(Your goal): After locating the line that contains "programa, encontrará un" in the following entries, reproduce it and each later line exactly, including the last.

Stored items
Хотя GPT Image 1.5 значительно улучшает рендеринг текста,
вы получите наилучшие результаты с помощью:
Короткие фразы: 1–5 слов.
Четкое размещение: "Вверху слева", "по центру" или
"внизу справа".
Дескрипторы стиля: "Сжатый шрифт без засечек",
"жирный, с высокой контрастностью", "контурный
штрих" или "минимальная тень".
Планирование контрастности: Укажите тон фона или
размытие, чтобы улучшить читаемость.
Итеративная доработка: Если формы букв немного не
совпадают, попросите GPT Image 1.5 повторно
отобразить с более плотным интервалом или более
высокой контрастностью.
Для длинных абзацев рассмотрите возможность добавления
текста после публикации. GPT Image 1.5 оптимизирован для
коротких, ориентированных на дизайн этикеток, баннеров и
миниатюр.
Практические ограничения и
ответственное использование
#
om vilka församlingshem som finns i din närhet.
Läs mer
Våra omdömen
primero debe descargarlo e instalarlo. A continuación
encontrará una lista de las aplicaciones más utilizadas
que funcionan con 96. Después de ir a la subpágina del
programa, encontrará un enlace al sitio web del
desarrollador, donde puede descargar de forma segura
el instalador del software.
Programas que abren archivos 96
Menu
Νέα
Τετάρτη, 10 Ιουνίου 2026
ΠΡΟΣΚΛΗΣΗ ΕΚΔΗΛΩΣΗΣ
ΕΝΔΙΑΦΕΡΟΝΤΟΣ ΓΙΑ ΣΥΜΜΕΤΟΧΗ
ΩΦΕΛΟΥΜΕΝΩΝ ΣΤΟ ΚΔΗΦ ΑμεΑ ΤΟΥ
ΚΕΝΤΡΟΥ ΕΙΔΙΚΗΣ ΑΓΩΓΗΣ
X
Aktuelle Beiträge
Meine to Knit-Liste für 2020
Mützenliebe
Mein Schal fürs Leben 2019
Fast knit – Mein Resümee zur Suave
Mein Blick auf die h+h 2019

(Answer for the task):
programa, encontrará un enlace al sitio web del
desarrollador, donde puede descargar de forma segura
el instalador del software.
Programas que abren archivos 96
Menu
Νέα
Τετάρτη, 10 Ιουνίου 2026
ΠΡΟΣΚΛΗΣΗ ΕΚΔΗΛΩΣΗΣ
ΕΝΔΙΑΦΕΡΟΝΤΟΣ ΓΙΑ ΣΥΜΜΕΤΟΧΗ
ΩΦΕΛΟΥΜΕΝΩΝ ΣΤΟ ΚΔΗΦ ΑμεΑ ΤΟΥ
ΚΕΝΤΡΟΥ ΕΙΔΙΚΗΣ ΑΓΩΓΗΣ
X
Aktuelle Beiträge
Meine to Knit-Liste für 2020
Mützenliebe
Mein Schal fürs Leben 2019
Fast knit – Mein Resümee zur Suave
Mein Blick auf die h+h 2019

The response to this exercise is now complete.